Background: Regular physical activity may have psychological benefits. Our study assessed the association between extent of participation in regular sport or vigorous recreational activity and emotional wellbeing in adolescents aged 16 years.
Methods: Data were collected from a cohort of adolescents, born between April 5 and April 11, 1970, in England, Scotland, and Wales, who took part in the follow-up assessment at age 16 years. Emotional wellbeing was assessed by the general health questionnaire (GHQ) and the malaise inventory (divided into psychological and somatic subscales). Information was obtained about participation in ten team and 25 individual sports and vigorous recreational activities during the previous year. Non-vigorous recreations, such as darts and snooker, were assessed separately. Social class and health status (recent illness and use of hospital services) were included in our analyses as possible confounding factors. 2223 boys and 2838 girls with a mean age of 16.3 years (SD 0.38) were included in our analysis. Statistical analysis was by multiple linear and logistic regression.

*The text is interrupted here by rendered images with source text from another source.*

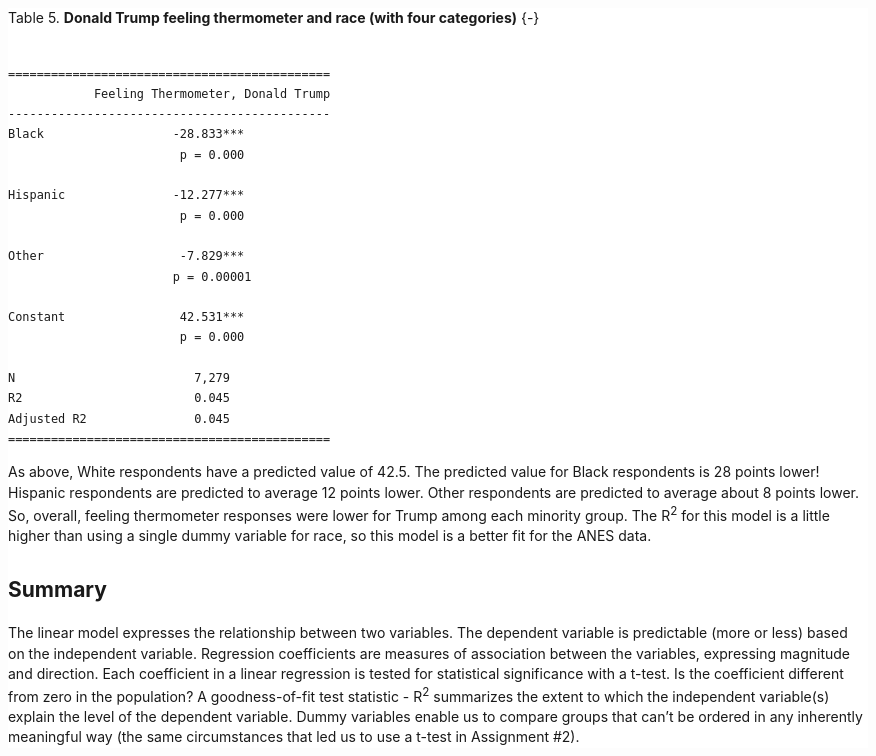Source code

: Table 5.  **Donald Trump feeling thermometer and race (with four categories)** {-}


```

=============================================
            Feeling Thermometer, Donald Trump
---------------------------------------------
Black                  -28.833***            
                        p = 0.000            
                                             
Hispanic               -12.277***            
                        p = 0.000            
                                             
Other                   -7.829***            
                       p = 0.00001           
                                             
Constant                42.531***            
                        p = 0.000            
                                             
N                         7,279              
R2                        0.045              
Adjusted R2               0.045              
=============================================
```

As above, White respondents have a predicted value of 42.5.  The predicted value for Black respondents is 28 points lower! Hispanic respondents are predicted to average 12 points lower.  Other respondents are predicted to average about 8 points lower.  So, overall, feeling thermometer responses were lower for Trump among each minority group.  The R<sup>2</sup> for this model is a little higher than using a single dummy variable for race, so this model is a better fit for the ANES data.

## Summary

The linear model expresses the relationship between two variables.  The dependent variable is predictable (more or less) based on the independent variable. Regression coefficients are measures of association between the variables, expressing magnitude and direction.  Each coefficient in a linear regression is tested for statistical significance with a t-test. Is the coefficient different from zero in the population?  A goodness-of-fit test statistic - R<sup>2</sup> summarizes the extent to which the independent variable(s) explain the level of the dependent variable.  Dummy variables enable us to compare groups that can’t be ordered in any inherently meaningful way (the same circumstances that led us to use a t-test in Assignment #2).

Findings: The sport and vigorous recreational activity index was positively associated with emotional wellbeing independently of sex, social class, health status, and use of hospital services. These associations were significant for the psychological symptom subscale of the malaise inventory (regression coefficient -0.024, 95 percent Cl -0.036 to -0.011, p<0.001) and the GHQ (odds ratio of emotional distress per unit increase in vigorous physical activity 0.992, 95 percent Cl 0.985-0.998, p<O.O1). By contrast, participation in non-vigorous activities was associated with high psychological and somatic symptoms on the malaise inventory.
Interpretation: We conclude that emotional wellbeing is positively associated with extent of participation in sport and vigorous recreational activity among adolescents. Although causal associations cannot be assumed in this cross-sectional analysis, our results are consistent with experimental evidence that vigorous exercise has favourable effects on emotional state.